In any event, the court below ruled that the Dade County board had discretion to make the decisions that it made. One of the decisions that it made, that the district court below, the trial court below said it had the discretion to make, was the decision to simply manually recount the undervotes. And they stopped only because the didn't have time. And --

JUSTICE ANSTEAD: Is that undisputed on this record; or do you agree with Mr. Richard, your colleague here?

MR. BOIES: On what?

JUSTICE ANSTEAD: That is that he says that that is not the only
reason that there was not a recount in Dade County.

MR. BOIES: I don't think there's any other reason on the record, Your Honor. First, Miami-Dade questioned whether to do a manual recount; they then decided to do a manual recount. They were undertaking a manual recount; on the morning of December (sic) 22, they said they were going to manually recount all of the undervotes. They then stopped 12 hours later.

CHIEF JUSTICE WELLS: Is the transcript of all three of those decisions by the Dade County Canvassing Board in the record?

MR. BOIES: Is in the record. It is, Your Honor.

JUSTICE PARIENTE: Speaking of time, and going back to what Justice Wells was asking, in terms of the remedy, and now specifically as to the Miami Dade votes that you are contesting, what is the time -- we're here today, December 7th. What is the time parameter for being able to complete a count of those undervotes?

MR. BOIES: The record shows that the canvassing boards were doing about 300 an hour, 250 to 300 an hour. That was with three people looking at every ballot. That was obviously slower than it would be if it were being done by one judicial officer. We believe these ballots can be coUnited in the time available. Obviously, time is getting very short. We have been trying to get these ballots coUnited, as this court knows, for many weeks now.

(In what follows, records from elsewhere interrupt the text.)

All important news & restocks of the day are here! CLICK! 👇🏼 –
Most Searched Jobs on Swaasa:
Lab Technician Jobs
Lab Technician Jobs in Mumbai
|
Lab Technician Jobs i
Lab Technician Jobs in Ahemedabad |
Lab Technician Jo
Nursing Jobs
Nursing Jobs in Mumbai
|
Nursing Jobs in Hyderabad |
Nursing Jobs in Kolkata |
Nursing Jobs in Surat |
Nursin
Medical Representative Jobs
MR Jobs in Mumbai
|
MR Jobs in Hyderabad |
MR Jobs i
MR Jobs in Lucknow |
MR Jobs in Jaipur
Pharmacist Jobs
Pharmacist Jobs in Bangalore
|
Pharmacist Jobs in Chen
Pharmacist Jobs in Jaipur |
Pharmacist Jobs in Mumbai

JUSTICE ANSTEAD: With the Chief's indulgence, one last question. And it really ties in to something actually that you brought before the court in the first oral argument that we had here, and that is this problem that continues to reoccur in the case of not having recounts in other counties where the same voting mechanisms were used, and where there may have been undervotes, but that the proportion of votes, for instance, may have favored your opponent.

We are now here on December the 7th with December the 12th, you know, fast approaching. At the last proceeding, neither side took us up on -- whether it was an offer or not, at least it was a concern of the court in terms of the appearance of fairness or equity -- How can we resolve an issue like that at this late date?

MR. BOIES: Two points, Your Honor. First, there has never been a rule that says you have to recount all the ballots in an election contest. In fact, every case that we've cited has been a case, including the Beckstrom case, where only the contested ballots were reviewed. To make a different rule would be a change in the law.

The second point is that every party has a right to contest, but no party is required to contest. What the sense seems to be is that somehow Governor Bush's campaign should be protected from Governor Bush's lawyers; that they didn't ask for a recount and, therefore, there should be recount anyway, even if they didn't ask for it.

CHIEF JUSTICE WELLS: Thank you, Mr. Boies. I think your time is up. We very much appreciate all counsels' assistance in the court's resolution of this matter. Now, per the instructions at the beginning, if everyone will remain seated until counsel and the parties have exited the building, and then I'll -- we ask that you be -- will recede in an orderly way, and we appreciate very much the order and seriousness with which everyone has addressed this matter. The court will be in recess.